Beginning to sound huffy, he picked up the thread again. ‘If you’re still with me, Allardyce claims he saw no one on the roof. He’d like us to suppose the woman must have fallen or jumped in the interval between the people spotting her and the moment he looked out of his attic window. He states that he didn’t climb out of the window to check. He just leaned out and saw no one on the balustrade and assumed she’d given up and come down. That’s his version. Have I given it fairly?’

He got a curt nod from Julie.

Outside, the darkness had set in and the grey mass of the Crescent appeared to merge at the top with the night sky. Unusually for such a well-known building there was no floodlighting. The reason was that it was residential, and residents in their living rooms have no desire to be in the spotlight to that degree. So the only lighting was supplied by those pseudo-Victorian lamp-posts painted black and gilt, with their iron cross-pieces supposedly to support the lamplighter’s ladder.

‘He claims not to have climbed onto the roof for a thorough look,’ Diamond went on. ‘Why not? We climbed out ourselves. You’ll agree with me that it’s as easy as getting into a bath. In spite of what he suggests, there are parts of the roof you can’t see from inside the attic.
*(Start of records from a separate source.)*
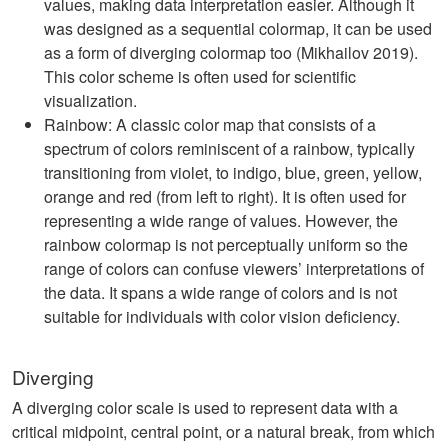
values, making data interpretation easier. Although it
was designed as a sequential colormap, it can be used
as a form of diverging colormap too (Mikhailov 2019).
This color scheme is often used for scientific
visualization.
Rainbow: A classic color map that consists of a
spectrum of colors reminiscent of a rainbow, typically
transitioning from violet, to indigo, blue, green, yellow,
orange and red (from left to right). It is often used for
representing a wide range of values. However, the
rainbow colormap is not perceptually uniform so the
range of colors can confuse viewers’ interpretations of
the data. It spans a wide range of colors and is not
suitable for individuals with color vision deficiency.
Diverging
A diverging color scale is used to represent data with a
critical midpoint, central point, or a natural break, from which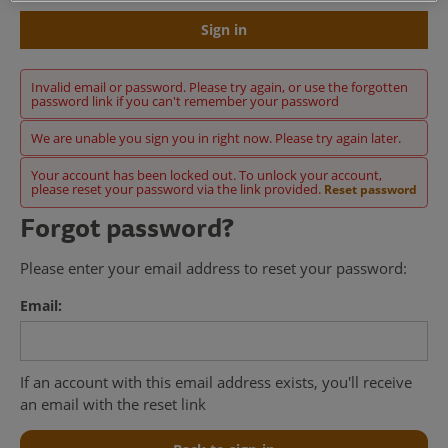
Sign in
Invalid email or password. Please try again, or use the forgotten
password link if you can't remember your password
We are unable you sign you in right now. Please try again later.
Your account has been locked out. To unlock your account,
please reset your password via the link provided.
Reset password
Forgot password?
Please enter your email address to reset your password:
Email:
If an account with this email address exists, you'll receive
an email with the reset link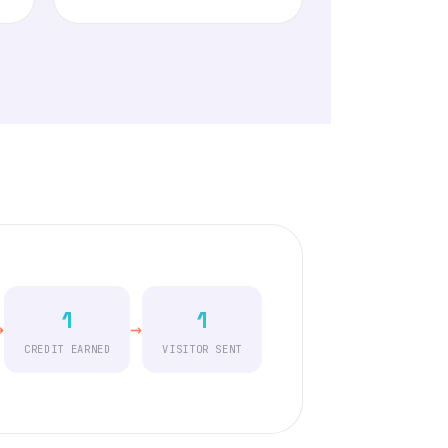
1
1
→
→
CREDIT EARNED
VISITOR SENT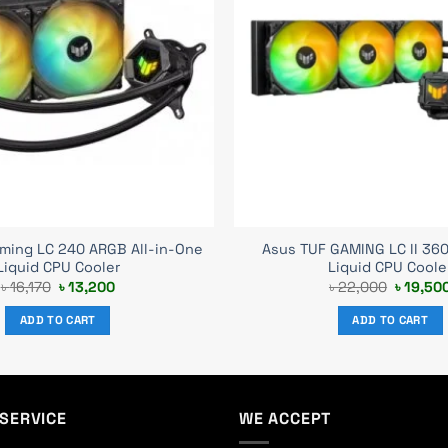
ming LC 240 ARGB All-in-One
Asus TUF GAMING LC II 36
Liquid CPU Cooler
Liquid CPU Coole
Original
Current
Original
৳
16,170
৳
13,200
৳
22,000
৳
19,50
price
price
price
was:
is:
was:
ADD TO CART
ADD TO CART
৳ 16,170.
৳ 13,200.
৳ 22,00
SERVICE
WE ACCEPT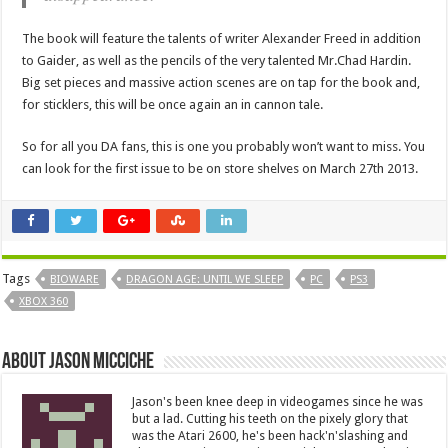
The book will feature the talents of writer Alexander Freed in addition
to Gaider, as well as the pencils of the very talented Mr.Chad Hardin.
Big set pieces and massive action scenes are on tap for the book and,
for sticklers, this will be once again an in cannon tale.
So for all you DA fans, this is one you probably won’t want to miss. You
can look for the first issue to be on store shelves on March 27th 2013.
Tags
BIOWARE
DRAGON AGE: UNTIL WE SLEEP
PC
PS3
XBOX 360
About Jason Micciche
Jason's been knee deep in videogames since he was
but a lad. Cutting his teeth on the pixely glory that
was the Atari 2600, he's been hack'n'slashing and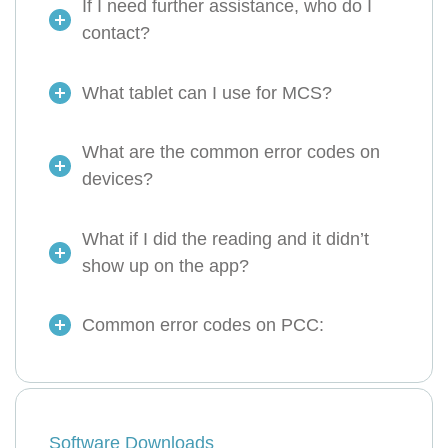
If I need further assistance, who do I
contact?
What tablet can I use for MCS?
What are the common error codes on
devices?
What if I did the reading and it didn’t
show up on the app?
Common error codes on PCC:
Software Downloads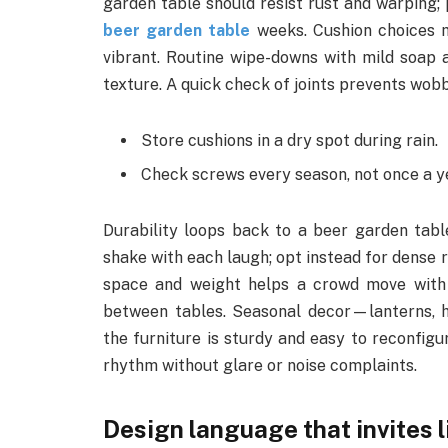
garden table should resist rust and warping;
beer garden table
weeks. Cushion choices 
vibrant. Routine wipe-downs with mild soap a
texture. A quick check of joints prevents wobb
Store cushions in a dry spot during rain.
Check screws every season, not once a y
Durability loops back to a beer garden table
shake with each laugh; opt instead for dense 
space and weight helps a crowd move with e
between tables. Seasonal decor—lanterns, 
the furniture is sturdy and easy to reconfigur
rhythm without glare or noise complaints.
Design language that invites 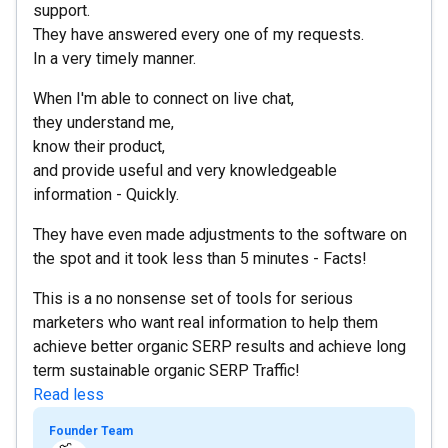
support.
They have answered every one of my requests.
In a very timely manner.
When I'm able to connect on live chat,
they understand me,
know their product,
and provide useful and very knowledgeable
information - Quickly.
They have even made adjustments to the software on
the spot and it took less than 5 minutes - Facts!
This is a no nonsense set of tools for serious
marketers who want real information to help them
achieve better organic SERP results and achieve long
term sustainable organic SERP Traffic!
Read less
Founder Team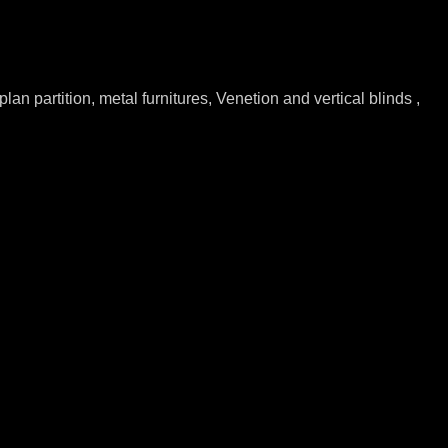
lan partition, metal furnitures, Venetion and vertical blinds ,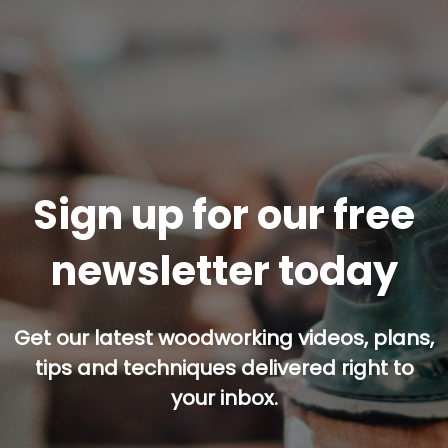
Sign up for our free
newsletter today
Get our latest woodworking videos, plans,
tips and techniques delivered right to
your inbox.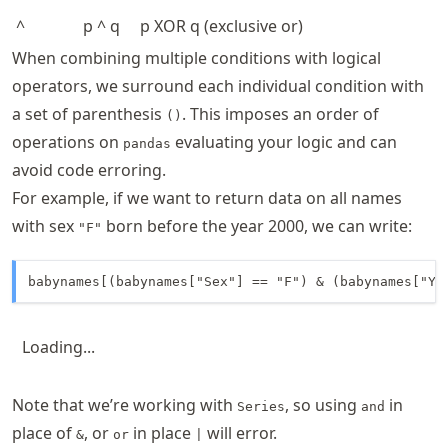
^
p ^ q
p XOR q (exclusive or)
When combining multiple conditions with logical
operators, we surround each individual condition with
a set of parenthesis
. This imposes an order of
()
operations on
evaluating your logic and can
pandas
avoid code erroring.
For example, if we want to return data on all names
with sex
born before the year 2000, we can write:
"F"
babynames[(babynames["Sex"] == "F") & (babynames["Ye
Loading...
Note that we’re working with
, so using
in
Series
and
place of
, or
in place
will error.
&
or
|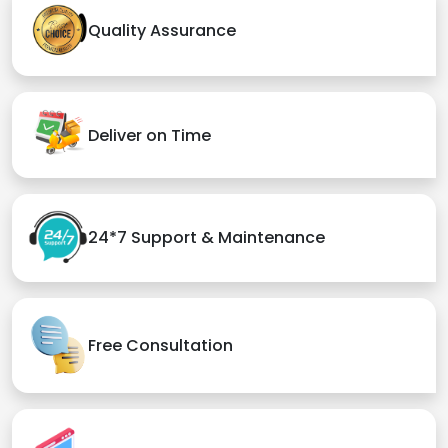
Quality Assurance
Deliver on Time
24*7 Support & Maintenance
Free Consultation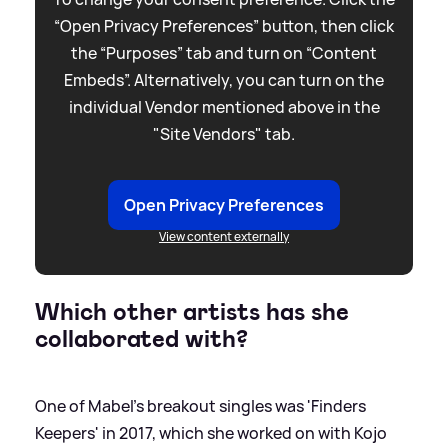
“Open Privacy Preferences” button, then click
the “Purposes” tab and turn on “Content
Embeds”. Alternatively, you can turn on the
individual Vendor mentioned above in the
"Site Vendors" tab.
Open Privacy Preferences
View content externally
Which other artists has she
collaborated with?
One of Mabel's breakout singles was 'Finders
Keepers' in 2017, which she worked on with Kojo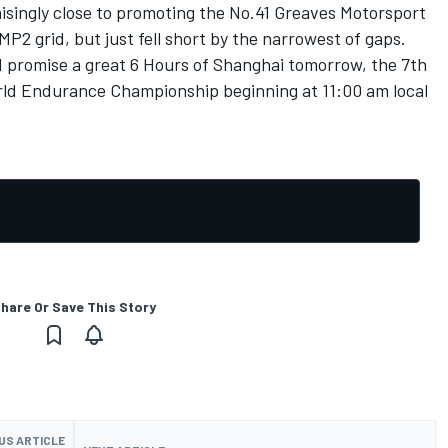
nisingly close to promoting the No.41 Greaves Motorsport
MP2 grid, but just fell short by the narrowest of gaps.
d promise a great 6 Hours of Shanghai tomorrow, the 7th
rld Endurance Championship beginning at 11:00 am local
hare Or Save This Story
US ARTICLE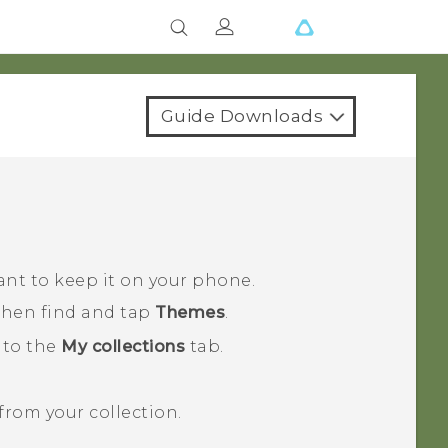
Guide Downloads
ant to keep it on your phone.
 then find and tap
Themes
.
 to the
My collections
tab.
rom your collection.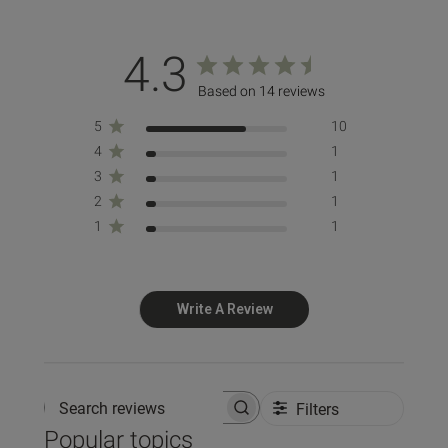
4.3
Based on 14 reviews
5
10
4
1
3
1
2
1
1
1
Write A Review
Filters
Search reviews
Popular topics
She could have been up on the tiles behind him. Or she could have moved along the balustrade over one of his neighbours’ houses. Wasn’t he interested enough to check?’

‘You can’t blame him for that,’ Julie found herself saying in the man’s defence. ‘His house had been taken over. He was concerned about what was going on inside.’

‘Fair point,’ Diamond admitted. ‘There’s some good stuff there. Antique ornaments. Period furniture. A beautiful music centre in the living-room with hundreds of CDs. If it had been my house full of strangers whooping it up, I’d have been going spare.’

‘Perhaps he was. He can afford to be cool about it now it’s over.’